Reclamar la abolición de la consideración de nacionalidades históricas de Cataluña, Euskadi y Galicia para equipararlas con las restantes comunidades autónomas no es un chiste descabellado, por más que se sazone con una alusión milenaria a la higiene, si quien lo pregona es el presidente del Tribunal Constitucional. La insensata declaración de Manuel Jiménez de Parga no puede ser despachada como una más. Ostenta un alto cargo institucional del Estado y le es exigible neutralidad como intérprete de la Constitución. No le compete a él revisar la historia ni cambiar la norma constitucional, y no merece seguir desacreditando el cargo.

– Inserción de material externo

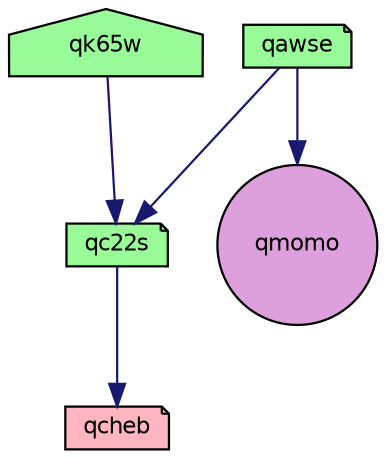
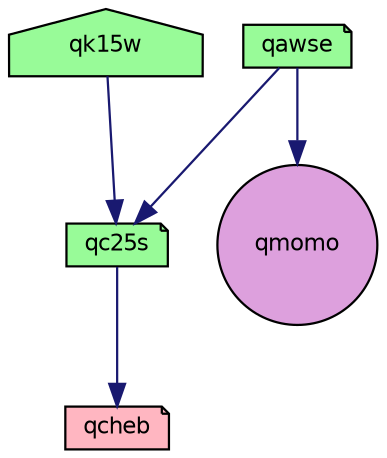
  digraph {
    rankdir=TB
    node [color=black fillcolor=palegreen fontname=Helvetica fontsize=10 shape=note style=filled]
    edge [color=midnightblue fontname=Helvetica fontsize=10 labelfontname=Helvetica labelfontsize=10 style=solid]
    n1 [fontcolor=black height=0.2 label=qawse width=0.4]
-   n2 [height=0.2 label=qc22s width=0.4]
+   n2 [height=0.2 label=qc25s width=0.4]
    n3 [fillcolor=plum height=0.2 label=qmomo shape=circle width=0.4]
    n4 [fillcolor=lightpink height=0.2 label=qcheb width=0.4]
-   n5 [height=0.2 label=qk65w shape=house width=0.4]
+   n5 [height=0.2 label=qk15w shape=house width=0.4]
    n1 -> n2
    n1 -> n3
    n2 -> n4
    n5 -> n2
  }
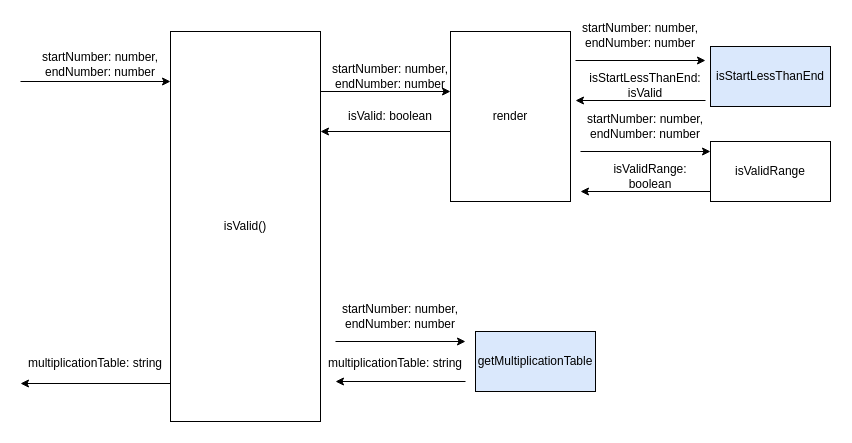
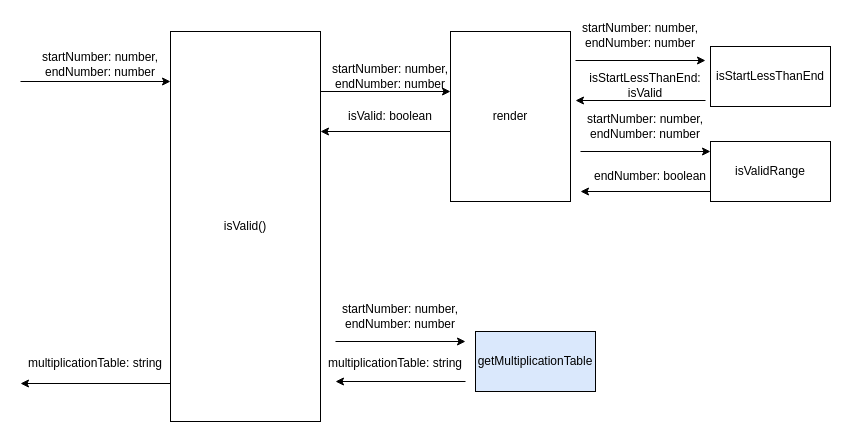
  <mxCell id="0" />
  <mxCell id="1" parent="0" />
  <mxCell id="2" value="isValid()" style="whiteSpace=wrap;html=1;" vertex="1" parent="1"><mxGeometry x="170" y="31" width="150" height="390" as="geometry" /></mxCell>
  <mxCell id="3" value="" style="edgeStyle=none;orthogonalLoop=1;jettySize=auto;html=1;rounded=0;" edge="1" parent="1"><mxGeometry width="80" relative="1" as="geometry"><mxPoint x="20" y="81" as="sourcePoint" /><mxPoint x="170" y="81" as="targetPoint" /><Array as="points" /></mxGeometry></mxCell>
  <mxCell id="4" value="startNumber: number,&lt;br&gt;endNumber: number" style="text;html=1;strokeColor=none;fillColor=none;align=center;verticalAlign=middle;whiteSpace=wrap;rounded=0;" vertex="1" parent="1"><mxGeometry x="40" y="48.5" width="120" height="30" as="geometry" /></mxCell>
  <mxCell id="5" value="" style="edgeStyle=none;orthogonalLoop=1;jettySize=auto;html=1;rounded=0;" edge="1" parent="1"><mxGeometry width="80" relative="1" as="geometry"><mxPoint x="170" y="383" as="sourcePoint" /><mxPoint x="20" y="383" as="targetPoint" /><Array as="points" /></mxGeometry></mxCell>
- <mxCell id="6" value="isStartLessThanEnd" style="whiteSpace=wrap;html=1;fillColor=#dae8fc;" vertex="1" parent="1"><mxGeometry x="710" y="46" width="120" height="60" as="geometry" /></mxCell>
+ <mxCell id="6" value="isStartLessThanEnd" style="whiteSpace=wrap;html=1;" vertex="1" parent="1"><mxGeometry x="710" y="46" width="120" height="60" as="geometry" /></mxCell>
  <mxCell id="7" value="" style="edgeStyle=none;orthogonalLoop=1;jettySize=auto;html=1;rounded=0;" edge="1" parent="1"><mxGeometry width="80" relative="1" as="geometry"><mxPoint x="320" y="91" as="sourcePoint" /><mxPoint x="450" y="91" as="targetPoint" /><Array as="points" /></mxGeometry></mxCell>
  <mxCell id="8" value="" style="edgeStyle=none;orthogonalLoop=1;jettySize=auto;html=1;rounded=0;" edge="1" parent="1"><mxGeometry width="80" relative="1" as="geometry"><mxPoint x="450" y="131" as="sourcePoint" /><mxPoint x="320" y="131" as="targetPoint" /><Array as="points" /></mxGeometry></mxCell>
  <mxCell id="9" value="isValid: boolean" style="text;html=1;strokeColor=none;fillColor=none;align=center;verticalAlign=middle;whiteSpace=wrap;rounded=0;" vertex="1" parent="1"><mxGeometry x="330" y="101" width="120" height="30" as="geometry" /></mxCell>
  <mxCell id="10" value="multiplicationTable: string" style="text;html=1;strokeColor=none;fillColor=none;align=center;verticalAlign=middle;whiteSpace=wrap;rounded=0;" vertex="1" parent="1"><mxGeometry x="20" y="348" width="150" height="30" as="geometry" /></mxCell>
  <mxCell id="11" value="startNumber: number,&lt;br&gt;endNumber: number" style="text;html=1;strokeColor=none;fillColor=none;align=center;verticalAlign=middle;whiteSpace=wrap;rounded=0;" vertex="1" parent="1"><mxGeometry x="330" y="61" width="120" height="30" as="geometry" /></mxCell>
  <mxCell id="12" value="isValidRange" style="whiteSpace=wrap;html=1;" vertex="1" parent="1"><mxGeometry x="710" y="141" width="120" height="60" as="geometry" /></mxCell>
  <mxCell id="13" value="" style="edgeStyle=none;orthogonalLoop=1;jettySize=auto;html=1;rounded=0;" edge="1" parent="1"><mxGeometry width="80" relative="1" as="geometry"><mxPoint x="580" y="151" as="sourcePoint" /><mxPoint x="710" y="151" as="targetPoint" /><Array as="points" /></mxGeometry></mxCell>
  <mxCell id="14" value="" style="edgeStyle=none;orthogonalLoop=1;jettySize=auto;html=1;rounded=0;" edge="1" parent="1"><mxGeometry width="80" relative="1" as="geometry"><mxPoint x="710" y="191" as="sourcePoint" /><mxPoint x="580" y="191" as="targetPoint" /><Array as="points" /></mxGeometry></mxCell>
- <mxCell id="15" value="isValidRange: boolean" style="text;html=1;strokeColor=none;fillColor=none;align=center;verticalAlign=middle;whiteSpace=wrap;rounded=0;" vertex="1" parent="1"><mxGeometry x="590" y="161" width="120" height="30" as="geometry" /></mxCell>
+ <mxCell id="15" value="endNumber: boolean" style="text;html=1;strokeColor=none;fillColor=none;align=center;verticalAlign=middle;whiteSpace=wrap;rounded=0;" vertex="1" parent="1"><mxGeometry x="590" y="161" width="120" height="30" as="geometry" /></mxCell>
  <mxCell id="16" value="startNumber: number,&lt;br&gt;endNumber: number" style="text;html=1;strokeColor=none;fillColor=none;align=center;verticalAlign=middle;whiteSpace=wrap;rounded=0;" vertex="1" parent="1"><mxGeometry x="585" y="111" width="120" height="30" as="geometry" /></mxCell>
  <mxCell id="17" value="getMultiplicationTable" style="whiteSpace=wrap;html=1;fillColor=#dae8fc;" vertex="1" parent="1"><mxGeometry x="475" y="331" width="120" height="60" as="geometry" /></mxCell>
  <mxCell id="18" value="" style="edgeStyle=none;orthogonalLoop=1;jettySize=auto;html=1;rounded=0;" edge="1" parent="1"><mxGeometry width="80" relative="1" as="geometry"><mxPoint x="335" y="341" as="sourcePoint" /><mxPoint x="465" y="341" as="targetPoint" /><Array as="points" /></mxGeometry></mxCell>
  <mxCell id="19" value="" style="edgeStyle=none;orthogonalLoop=1;jettySize=auto;html=1;rounded=0;" edge="1" parent="1"><mxGeometry width="80" relative="1" as="geometry"><mxPoint x="465" y="381" as="sourcePoint" /><mxPoint x="335" y="381" as="targetPoint" /><Array as="points" /></mxGeometry></mxCell>
  <mxCell id="20" value="startNumber: number,&lt;br&gt;endNumber: number" style="text;html=1;strokeColor=none;fillColor=none;align=center;verticalAlign=middle;whiteSpace=wrap;rounded=0;" vertex="1" parent="1"><mxGeometry x="340" y="301" width="120" height="30" as="geometry" /></mxCell>
  <mxCell id="21" value="multiplicationTable: string" style="text;html=1;strokeColor=none;fillColor=none;align=center;verticalAlign=middle;whiteSpace=wrap;rounded=0;" vertex="1" parent="1"><mxGeometry x="320" y="348" width="150" height="30" as="geometry" /></mxCell>
  <mxCell id="22" value="render" style="whiteSpace=wrap;html=1;" vertex="1" parent="1"><mxGeometry x="450" y="31" width="120" height="170" as="geometry" /></mxCell>
  <mxCell id="23" value="" style="edgeStyle=none;orthogonalLoop=1;jettySize=auto;html=1;rounded=0;" edge="1" parent="1"><mxGeometry width="80" relative="1" as="geometry"><mxPoint x="575" y="60" as="sourcePoint" /><mxPoint x="705" y="60" as="targetPoint" /><Array as="points" /></mxGeometry></mxCell>
  <mxCell id="24" value="" style="edgeStyle=none;orthogonalLoop=1;jettySize=auto;html=1;rounded=0;" edge="1" parent="1"><mxGeometry width="80" relative="1" as="geometry"><mxPoint x="705" y="100" as="sourcePoint" /><mxPoint x="575" y="100" as="targetPoint" /><Array as="points" /></mxGeometry></mxCell>
  <mxCell id="25" value="isStartLessThanEnd: isValid" style="text;html=1;strokeColor=none;fillColor=none;align=center;verticalAlign=middle;whiteSpace=wrap;rounded=0;" vertex="1" parent="1"><mxGeometry x="585" y="70" width="120" height="30" as="geometry" /></mxCell>
  <mxCell id="26" value="startNumber: number,&lt;br&gt;endNumber: number" style="text;html=1;strokeColor=none;fillColor=none;align=center;verticalAlign=middle;whiteSpace=wrap;rounded=0;" vertex="1" parent="1"><mxGeometry x="580" y="20" width="120" height="30" as="geometry" /></mxCell>
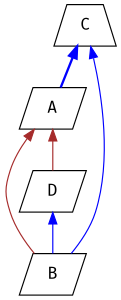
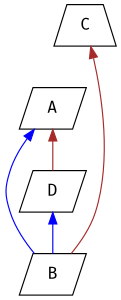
  digraph {
    fontname="Fira Sans"
    node [fontname="Fira Sans" shape=parallelogram]
    edge [color=blue dir=back fontname="Fira Sans" style=solid]
    C [shape=trapezium]
    A
    B
    D
-   C -> A [style=bold]
-   C -> B
-   A -> B [color=brown]
+   C -> B [color=brown]
+   A -> B
    A -> D [color=brown]
    D -> B
  }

A este dislate se le suman otros enfrentamientos verbales por la cuestión del nacionalismo. Como las declaraciones mitinescas de José María Aznar al abominar de los "guetos culturales" y al tachar a los nacionalistas vascos de "tribu". Manifestaciones impropias de un presidente del Gobierno en un Estado plurinacional y pluricultural, que desatan reacciones también airadas, como la de Artur Mas, que ayer le llamó "caradura". Estas actitudes, que tanto alejan a los ciudadanos de la política, cuestionan el pacto constitucional que hace 25 años alumbró el Estado autonómico.